I just revisited this issue the other day, and it still hasn’t been addressed. (I think the bug report I filed on it is marked to be addressed in a future version.)

I think it’s a fairly significant bug. If the dialplan otherwise can recognize with dialing is complete (which work on Zap lines, Iaxy’s, and others), then it should do the same with DISA. Requiring a # or waiting for a time out is not friendly to the users.

The extensions_custom override above is a nice dirty hack to achieve it.

My alternative is to hack the source. In /var/www/html/admin/modules/disa/functions.inc.php (line 108 for me), I changed:

$ext->add(‘disa’, $item[‘disa_id’], ‘’, new ext_disa(‘no-password,disa-dial’));

to

$ext->add(‘disa’, $item[‘disa_id’], ‘’, new ext_disa(‘no-password,from-internal’));

(And then made any GUI change that required a reload, to regenerate the conf files.)

Instead of going to the disa-dial context (which has that horrible ._ wildcard that blows the dialplan-end recognition), it simply goes to the dialing-as-an-internal-extension dialplan, which does the right/smart thing.

You lose the ability to redial on busy but that’s worse (IMHO) than that awful delay. The cumulative seconds/minutes spent waiting for that awkward delay (or requiring the user to press #) are far greater than the odd occasion when I get a busy number; and if the number’s busy [who doesn’t have voicemail these days???], then typically I don’t want to call someone else anyway…
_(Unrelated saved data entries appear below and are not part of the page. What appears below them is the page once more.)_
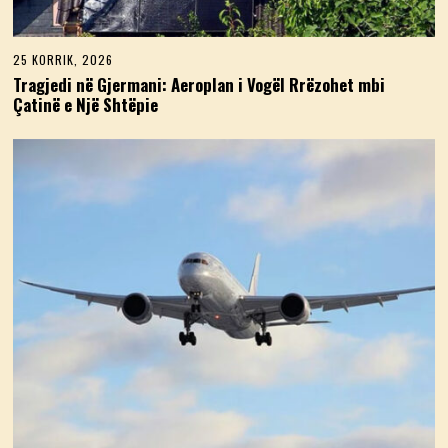
25 KORRIK, 2026
2
5
Tragjedi në Gjermani: Aeroplan i Vogël Rrëzohet mbi
K
Çatinë e Një Shtëpie
O
R
R
I
K
,
2
0
2
6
Note, if you upgrade your DISA module, this hack will be overwritten, and you’ll have to reapply as appropriate…

Enjoy!

Thanks,

That was fast response thank you. Ok so I modified the /var/www/html/admin/modules/disa/functions.inc.php

And then did the reload. However, I did not understand the point about: (And then made any GUI change that required a reload, to regenerate the conf files.)

Can you explain that?

Thanks

Alex

The FreePBX GUI only updates all the .conf files when you make a change through the GUI. Manually hacking a source is not a change it would notice/consider.

Restarting/reloading asterisk is not enough, the config files won’t be updated.

So if you modify the source that creates the config files with this hack, the config files aren’t automatically regenerated.

You have to make some benign change (i.e. change the name of your disa, and change it back), so that FreePBX indicates “Apply Configuration Changes” in orange at the top; click on that, apply the changes, and it will create a new set of config files (extensions_additional.conf in particular) that will contain the updated disa/functions.inc.php changes…

If you look at your extensions_additional.conf and you see that in the [disa] section that the DISA(no-password,from-internal) lines are present, then your change worked.